═════ BRANO DA LEGGERE ═════

L’EQUILIBRIO ANIMALE
Ogni azione umana, per quanto ispirata, nobile o geniale, sembra incontrare sempre una forza uguale e contraria. È come se l’universo, o forse la natura stessa, avesse elaborato un meccanismo segreto per riportare ogni cosa al suo posto. Qualunque tentativo di trasformare, innovare, costruire, viene subito accompagnato da ostacoli, inciampi, fatiche e talvolta fallimenti. Non è solo sfortuna. È una legge non scritta, un principio di equilibrio invisibile che possiamo chiamare “equilibrio animale”.
Immaginiamo un gabbiano che decide di salire sempre più in alto. Più si alza, più l’aria si fa rarefatta, più le sue ali faticano a mantenere la portanza, più l’ossigeno diminuisce. Voler salire significa, inevitabilmente, dover affrontare condizioni sempre più avverse. Così accade anche a noi, quando tentiamo di superare i limiti, nostri o del mondo. Quanto maggiore è il cambiamento che vogliamo provocare, tanto più forte sarà la resistenza del sistema nel quale ci muoviamo. È come se l’equilibrio primordiale, l’ordine basale delle cose, lottasse per non essere spezzato.
Questo equilibrio animale non è malvagio. È, al contrario, ciò che permette alla vita di durare, di non autodistruggersi. Tuttavia, esso è anche la gabbia invisibile che limita ogni nostro slancio. Ogni volta che proviamo a cambiare qualcosa – in noi stessi, nella società, nella materia – ci troviamo a fare i conti con un contrappeso: la stanchezza, l’abitudine, l’inerzia, l’opinione altrui, il fallimento.
Come allora aggirare questa forza conservatrice che si nasconde dietro ogni progetto umano? Sinora, l’unica strategia che sembra funzionare davvero è la perseveranza. Non il talento, non la forza, non l’intelligenza. Solo la costanza riesce talvolta a superare la sorveglianza del mondo. Perché anche l’equilibrio animale, come ogni altra cosa, ha i suoi momenti di distrazione, le sue crepe. Non è infallibile. E in quei brevi attimi, chi ha resistito, chi ha continuato, chi non si è arreso, può passare oltre e rompere la simmetria.
Per questo motivo, ogni conquista autentica è figlia della pazienza e del tempo. E ogni rivoluzione personale o collettiva nasce dalla capacità di non indietreggiare, anche quando tutto sembra opporsi. Perché anche se la natura tende a ripristinare ciò che era, l’uomo – nella sua parte più profonda – tende invece a superarsi. E questo conflitto è forse il motore stesso della storia.

═════

**ESERCIZI:**
1. Ricopia dal brano sull'equilibrio animale il passo che comincia con "Questo equilibrio animale" e termina con "altrui, il fallimento.".
2. Traduci in inglese questa frase del brano sull'equilibrio animale: "Sinora, l’unica strategia che sembra funzionare davvero è la perseveranza."

═════ DATI DA ESAMINARE ═════

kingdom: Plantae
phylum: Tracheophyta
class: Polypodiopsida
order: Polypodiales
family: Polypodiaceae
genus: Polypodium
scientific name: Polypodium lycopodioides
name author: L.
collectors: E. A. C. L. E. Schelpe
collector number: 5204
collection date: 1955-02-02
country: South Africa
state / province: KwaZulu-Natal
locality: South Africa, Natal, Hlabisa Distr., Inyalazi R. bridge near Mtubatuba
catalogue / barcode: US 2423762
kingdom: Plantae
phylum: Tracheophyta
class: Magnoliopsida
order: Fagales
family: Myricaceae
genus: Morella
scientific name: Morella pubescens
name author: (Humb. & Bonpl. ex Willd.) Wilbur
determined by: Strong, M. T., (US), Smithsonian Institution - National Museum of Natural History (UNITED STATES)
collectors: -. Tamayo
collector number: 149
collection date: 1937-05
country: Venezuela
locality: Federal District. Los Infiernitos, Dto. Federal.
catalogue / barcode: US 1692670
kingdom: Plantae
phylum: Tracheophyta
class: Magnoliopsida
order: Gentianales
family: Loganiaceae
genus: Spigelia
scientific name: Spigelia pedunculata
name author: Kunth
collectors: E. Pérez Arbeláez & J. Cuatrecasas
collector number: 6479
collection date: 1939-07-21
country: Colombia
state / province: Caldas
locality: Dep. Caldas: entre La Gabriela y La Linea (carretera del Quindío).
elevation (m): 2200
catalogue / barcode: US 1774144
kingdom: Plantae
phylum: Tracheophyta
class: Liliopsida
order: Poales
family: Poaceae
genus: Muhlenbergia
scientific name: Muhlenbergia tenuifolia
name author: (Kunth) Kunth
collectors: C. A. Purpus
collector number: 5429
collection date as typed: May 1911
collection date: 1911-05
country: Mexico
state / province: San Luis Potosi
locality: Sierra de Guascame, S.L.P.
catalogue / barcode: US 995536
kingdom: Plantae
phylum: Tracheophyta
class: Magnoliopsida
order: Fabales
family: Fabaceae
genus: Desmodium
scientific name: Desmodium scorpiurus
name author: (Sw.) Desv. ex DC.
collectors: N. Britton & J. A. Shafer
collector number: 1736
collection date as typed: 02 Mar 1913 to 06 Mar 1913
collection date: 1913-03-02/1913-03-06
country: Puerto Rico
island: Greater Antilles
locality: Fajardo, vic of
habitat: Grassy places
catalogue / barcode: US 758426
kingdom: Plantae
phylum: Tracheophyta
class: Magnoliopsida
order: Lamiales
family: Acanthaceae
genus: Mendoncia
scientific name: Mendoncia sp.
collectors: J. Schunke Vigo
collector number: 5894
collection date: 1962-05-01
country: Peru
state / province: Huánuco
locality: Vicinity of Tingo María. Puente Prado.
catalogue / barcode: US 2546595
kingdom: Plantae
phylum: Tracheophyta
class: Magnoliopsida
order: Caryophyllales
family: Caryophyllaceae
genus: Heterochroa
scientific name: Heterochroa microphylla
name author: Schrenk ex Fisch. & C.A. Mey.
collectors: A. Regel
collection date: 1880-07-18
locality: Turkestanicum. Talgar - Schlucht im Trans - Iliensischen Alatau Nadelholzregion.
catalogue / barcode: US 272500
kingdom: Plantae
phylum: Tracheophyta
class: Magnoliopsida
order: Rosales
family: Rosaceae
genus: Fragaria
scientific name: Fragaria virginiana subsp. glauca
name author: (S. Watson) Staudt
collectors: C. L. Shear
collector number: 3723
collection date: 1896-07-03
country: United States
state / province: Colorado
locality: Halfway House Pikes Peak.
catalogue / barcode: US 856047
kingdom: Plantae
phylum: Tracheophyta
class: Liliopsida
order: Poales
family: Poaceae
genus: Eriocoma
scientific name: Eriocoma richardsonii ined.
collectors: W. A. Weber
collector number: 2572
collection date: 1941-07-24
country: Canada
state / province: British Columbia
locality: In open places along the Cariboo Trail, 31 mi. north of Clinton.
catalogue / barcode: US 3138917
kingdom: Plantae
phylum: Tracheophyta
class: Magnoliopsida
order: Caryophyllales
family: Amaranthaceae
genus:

═════

**SOLUZIONI:**
1.
Questo equilibrio animale non è malvagio. È, al contrario, ciò che permette alla vita di durare, di non autodistruggersi. Tuttavia, esso è anche la gabbia invisibile che limita ogni nostro slancio. Ogni volta che proviamo a cambiare qualcosa – in noi stessi, nella società, nella materia – ci troviamo a fare i conti con un contrappeso: la stanchezza, l’abitudine, l’inerzia, l’opinione altrui, il fallimento.

2. So far, the only strategy that seems to truly work is perseverance.